Stelt als bijzondere voorwaarde:
dat veroordeelde zich binnen drie dagen na de veroordeling meldt bij Reclassering
Nederland, Toezichtunit 2 Zuid, Polluxstraat 114, 5631 ES Eindhoven, telefoonnummer
088-8041504, en zich daarna gedurende de proeftijd op door de reclassering te bepalen
tijdstippen blijft melden bij deze instelling, zo vaak en zo lang deze instelling dat
noodzakelijk acht.
Geeft aan voornoemde reclasseringsinstelling de opdracht als bedoeld in artikel 14c, zesde
lid, van het Wetboek van Strafrecht toezicht te houden op de naleving van de voorwaarden
en de veroordeelde ten behoeve daarvan te begeleiden.
Voorwaarden daarbij zijn dat de veroordeelde gedurende de proeftijd:
-ten behoeve van het vaststellen van zijn identiteit medewerking zal verlenen aan het nemen
van een of meer vingerafdrukken of een identiteitsbewijs als bedoeld in artikel 1 van de
Wet op de identificatieplicht ter inzage aanbiedt;
-medewerking zal verlenen aan het reclasseringstoezicht, bedoeld in artikel 14c, zesde lid,
van het Wetboek van Strafrecht, de medewerking aan huisbezoeken en het zich melden bij
de reclassering zo vaak en zolang als de reclassering dit nodig acht, daaronder begrepen.

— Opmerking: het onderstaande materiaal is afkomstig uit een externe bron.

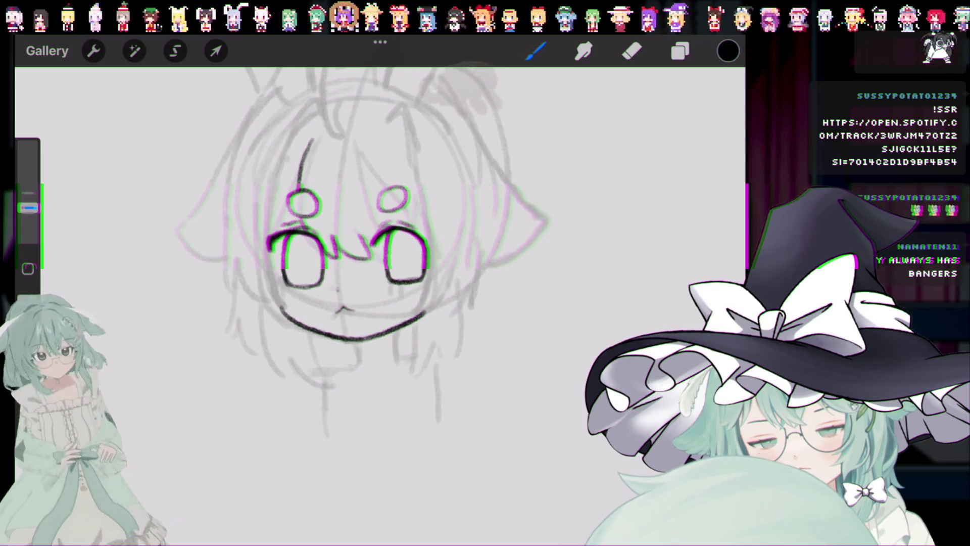
key(ctrl+z)
key(ctrl+z)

Heft ophet tegen verdachte verleende (geschorste) bevel tot voorlopige hechtenis met ingang van heden.

Beslissing op de vordering na voorwaardelijke veroordeling (01.120990.23)

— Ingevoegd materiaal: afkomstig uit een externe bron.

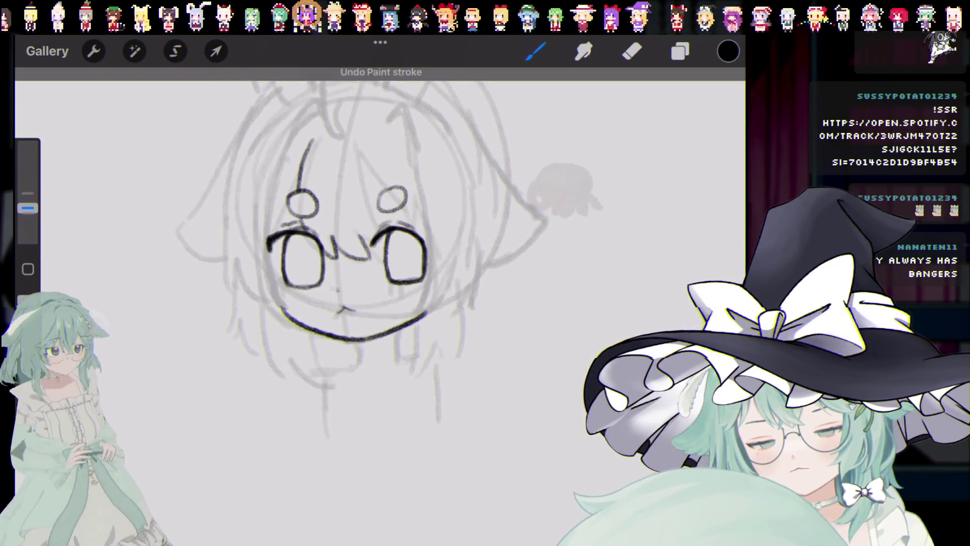
drag(365, 148, 372, 170)
key(ctrl+z)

Wijst af de gevorderde tenuitvoerlegging.
Verlengt de proeftijd, bepaald bij vonnis van de politierechter te Oost-Brabant
d.d. 21 augustus 2023, gewezen onder parketnummer 01-120990-23, met één jaar.
Dit vonnis is gewezen door:
mr. M.E. Bartels, voorzitter,
mr. W.M.T. Keukens en mr. A.W.E. de Rooij, leden,
in tegenwoordigheid van D.A. Koopmans, griffier,
en is uitgesproken op 29 augustus 2024.